╭─ RECORDS FOR PROCESSING

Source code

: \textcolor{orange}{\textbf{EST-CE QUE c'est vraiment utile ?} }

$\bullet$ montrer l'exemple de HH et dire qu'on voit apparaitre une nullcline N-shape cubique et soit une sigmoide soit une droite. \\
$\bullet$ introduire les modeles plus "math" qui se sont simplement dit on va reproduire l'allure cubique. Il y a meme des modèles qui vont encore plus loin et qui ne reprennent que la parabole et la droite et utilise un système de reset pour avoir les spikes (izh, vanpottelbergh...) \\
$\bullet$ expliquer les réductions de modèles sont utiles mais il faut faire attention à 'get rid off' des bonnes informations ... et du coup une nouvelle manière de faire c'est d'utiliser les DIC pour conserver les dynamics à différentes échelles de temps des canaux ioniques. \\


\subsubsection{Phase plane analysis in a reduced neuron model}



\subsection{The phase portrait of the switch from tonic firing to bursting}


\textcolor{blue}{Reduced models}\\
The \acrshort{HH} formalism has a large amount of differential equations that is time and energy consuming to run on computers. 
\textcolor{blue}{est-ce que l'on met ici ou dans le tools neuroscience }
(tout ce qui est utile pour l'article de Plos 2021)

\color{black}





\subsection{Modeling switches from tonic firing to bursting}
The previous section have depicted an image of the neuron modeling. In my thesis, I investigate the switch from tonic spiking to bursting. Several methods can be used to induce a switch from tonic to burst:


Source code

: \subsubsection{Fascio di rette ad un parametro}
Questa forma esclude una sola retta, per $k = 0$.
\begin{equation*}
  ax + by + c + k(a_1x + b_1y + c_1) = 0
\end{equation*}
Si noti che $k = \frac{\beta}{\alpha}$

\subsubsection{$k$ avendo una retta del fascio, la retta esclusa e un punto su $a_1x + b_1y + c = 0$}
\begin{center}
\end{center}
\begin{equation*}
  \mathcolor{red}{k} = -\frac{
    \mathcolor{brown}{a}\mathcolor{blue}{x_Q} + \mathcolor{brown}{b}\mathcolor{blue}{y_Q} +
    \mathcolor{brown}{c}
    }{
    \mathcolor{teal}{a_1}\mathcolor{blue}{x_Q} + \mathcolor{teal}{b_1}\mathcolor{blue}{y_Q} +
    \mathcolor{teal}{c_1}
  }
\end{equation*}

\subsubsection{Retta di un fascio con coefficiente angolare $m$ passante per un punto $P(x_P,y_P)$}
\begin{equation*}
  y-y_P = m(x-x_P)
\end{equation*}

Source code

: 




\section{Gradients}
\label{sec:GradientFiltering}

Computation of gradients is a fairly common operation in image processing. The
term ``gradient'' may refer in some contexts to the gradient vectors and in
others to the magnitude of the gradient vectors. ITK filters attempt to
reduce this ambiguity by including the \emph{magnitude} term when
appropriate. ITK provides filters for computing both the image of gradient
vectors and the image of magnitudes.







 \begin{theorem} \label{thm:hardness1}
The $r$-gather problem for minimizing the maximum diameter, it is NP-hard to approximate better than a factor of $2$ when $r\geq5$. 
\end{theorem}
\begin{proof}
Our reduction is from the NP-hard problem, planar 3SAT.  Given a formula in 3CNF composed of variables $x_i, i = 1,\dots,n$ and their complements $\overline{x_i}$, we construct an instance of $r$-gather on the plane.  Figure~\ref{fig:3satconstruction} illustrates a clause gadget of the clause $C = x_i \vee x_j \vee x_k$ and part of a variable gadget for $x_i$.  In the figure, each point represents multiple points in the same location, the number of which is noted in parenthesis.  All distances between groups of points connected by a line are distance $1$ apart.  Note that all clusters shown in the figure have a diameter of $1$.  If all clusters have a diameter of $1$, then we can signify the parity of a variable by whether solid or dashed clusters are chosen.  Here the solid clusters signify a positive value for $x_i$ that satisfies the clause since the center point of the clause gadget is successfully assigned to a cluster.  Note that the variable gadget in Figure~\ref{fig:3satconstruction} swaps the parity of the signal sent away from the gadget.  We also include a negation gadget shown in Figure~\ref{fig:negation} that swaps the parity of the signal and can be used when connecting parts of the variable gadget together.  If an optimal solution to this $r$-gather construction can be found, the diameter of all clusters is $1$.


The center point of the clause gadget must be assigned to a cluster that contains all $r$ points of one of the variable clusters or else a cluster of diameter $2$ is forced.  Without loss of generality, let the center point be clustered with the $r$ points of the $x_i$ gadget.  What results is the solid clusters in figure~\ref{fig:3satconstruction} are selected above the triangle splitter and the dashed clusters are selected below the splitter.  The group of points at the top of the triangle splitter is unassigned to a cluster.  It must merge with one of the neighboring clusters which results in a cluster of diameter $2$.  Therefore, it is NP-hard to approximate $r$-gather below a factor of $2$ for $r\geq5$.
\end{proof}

╰─

WHAT YOU WILL DO = From the first line to the last, return the listing exactly.

WRITTEN REPLY =
Source code

: \textcolor{orange}{\textbf{EST-CE QUE c'est vraiment utile ?} }

$\bullet$ montrer l'exemple de HH et dire qu'on voit apparaitre une nullcline N-shape cubique et soit une sigmoide soit une droite. \\
$\bullet$ introduire les modeles plus "math" qui se sont simplement dit on va reproduire l'allure cubique. Il y a meme des modèles qui vont encore plus loin et qui ne reprennent que la parabole et la droite et utilise un système de reset pour avoir les spikes (izh, vanpottelbergh...) \\
$\bullet$ expliquer les réductions de modèles sont utiles mais il faut faire attention à 'get rid off' des bonnes informations ... et du coup une nouvelle manière de faire c'est d'utiliser les DIC pour conserver les dynamics à différentes échelles de temps des canaux ioniques. \\


\subsubsection{Phase plane analysis in a reduced neuron model}



\subsection{The phase portrait of the switch from tonic firing to bursting}


\textcolor{blue}{Reduced models}\\
The \acrshort{HH} formalism has a large amount of differential equations that is time and energy consuming to run on computers. 
\textcolor{blue}{est-ce que l'on met ici ou dans le tools neuroscience }
(tout ce qui est utile pour l'article de Plos 2021)

\color{black}





\subsection{Modeling switches from tonic firing to bursting}
The previous section have depicted an image of the neuron modeling. In my thesis, I investigate the switch from tonic spiking to bursting. Several methods can be used to induce a switch from tonic to burst:


Source code

: \subsubsection{Fascio di rette ad un parametro}
Questa forma esclude una sola retta, per $k = 0$.
\begin{equation*}
  ax + by + c + k(a_1x + b_1y + c_1) = 0
\end{equation*}
Si noti che $k = \frac{\beta}{\alpha}$

\subsubsection{$k$ avendo una retta del fascio, la retta esclusa e un punto su $a_1x + b_1y + c = 0$}
\begin{center}
\end{center}
\begin{equation*}
  \mathcolor{red}{k} = -\frac{
    \mathcolor{brown}{a}\mathcolor{blue}{x_Q} + \mathcolor{brown}{b}\mathcolor{blue}{y_Q} +
    \mathcolor{brown}{c}
    }{
    \mathcolor{teal}{a_1}\mathcolor{blue}{x_Q} + \mathcolor{teal}{b_1}\mathcolor{blue}{y_Q} +
    \mathcolor{teal}{c_1}
  }
\end{equation*}

\subsubsection{Retta di un fascio con coefficiente angolare $m$ passante per un punto $P(x_P,y_P)$}
\begin{equation*}
  y-y_P = m(x-x_P)
\end{equation*}

Source code

: 




\section{Gradients}
\label{sec:GradientFiltering}

Computation of gradients is a fairly common operation in image processing. The
term ``gradient'' may refer in some contexts to the gradient vectors and in
others to the magnitude of the gradient vectors. ITK filters attempt to
reduce this ambiguity by including the \emph{magnitude} term when
appropriate. ITK provides filters for computing both the image of gradient
vectors and the image of magnitudes.







 \begin{theorem} \label{thm:hardness1}
The $r$-gather problem for minimizing the maximum diameter, it is NP-hard to approximate better than a factor of $2$ when $r\geq5$. 
\end{theorem}
\begin{proof}
Our reduction is from the NP-hard problem, planar 3SAT.  Given a formula in 3CNF composed of variables $x_i, i = 1,\dots,n$ and their complements $\overline{x_i}$, we construct an instance of $r$-gather on the plane.  Figure~\ref{fig:3satconstruction} illustrates a clause gadget of the clause $C = x_i \vee x_j \vee x_k$ and part of a variable gadget for $x_i$.  In the figure, each point represents multiple points in the same location, the number of which is noted in parenthesis.  All distances between groups of points connected by a line are distance $1$ apart.  Note that all clusters shown in the figure have a diameter of $1$.  If all clusters have a diameter of $1$, then we can signify the parity of a variable by whether solid or dashed clusters are chosen.  Here the solid clusters signify a positive value for $x_i$ that satisfies the clause since the center point of the clause gadget is successfully assigned to a cluster.  Note that the variable gadget in Figure~\ref{fig:3satconstruction} swaps the parity of the signal sent away from the gadget.  We also include a negation gadget shown in Figure~\ref{fig:negation} that swaps the parity of the signal and can be used when connecting parts of the variable gadget together.  If an optimal solution to this $r$-gather construction can be found, the diameter of all clusters is $1$.


The center point of the clause gadget must be assigned to a cluster that contains all $r$ points of one of the variable clusters or else a cluster of diameter $2$ is forced.  Without loss of generality, let the center point be clustered with the $r$ points of the $x_i$ gadget.  What results is the solid clusters in figure~\ref{fig:3satconstruction} are selected above the triangle splitter and the dashed clusters are selected below the splitter.  The group of points at the top of the triangle splitter is unassigned to a cluster.  It must merge with one of the neighboring clusters which results in a cluster of diameter $2$.  Therefore, it is NP-hard to approximate $r$-gather below a factor of $2$ for $r\geq5$.
\end{proof}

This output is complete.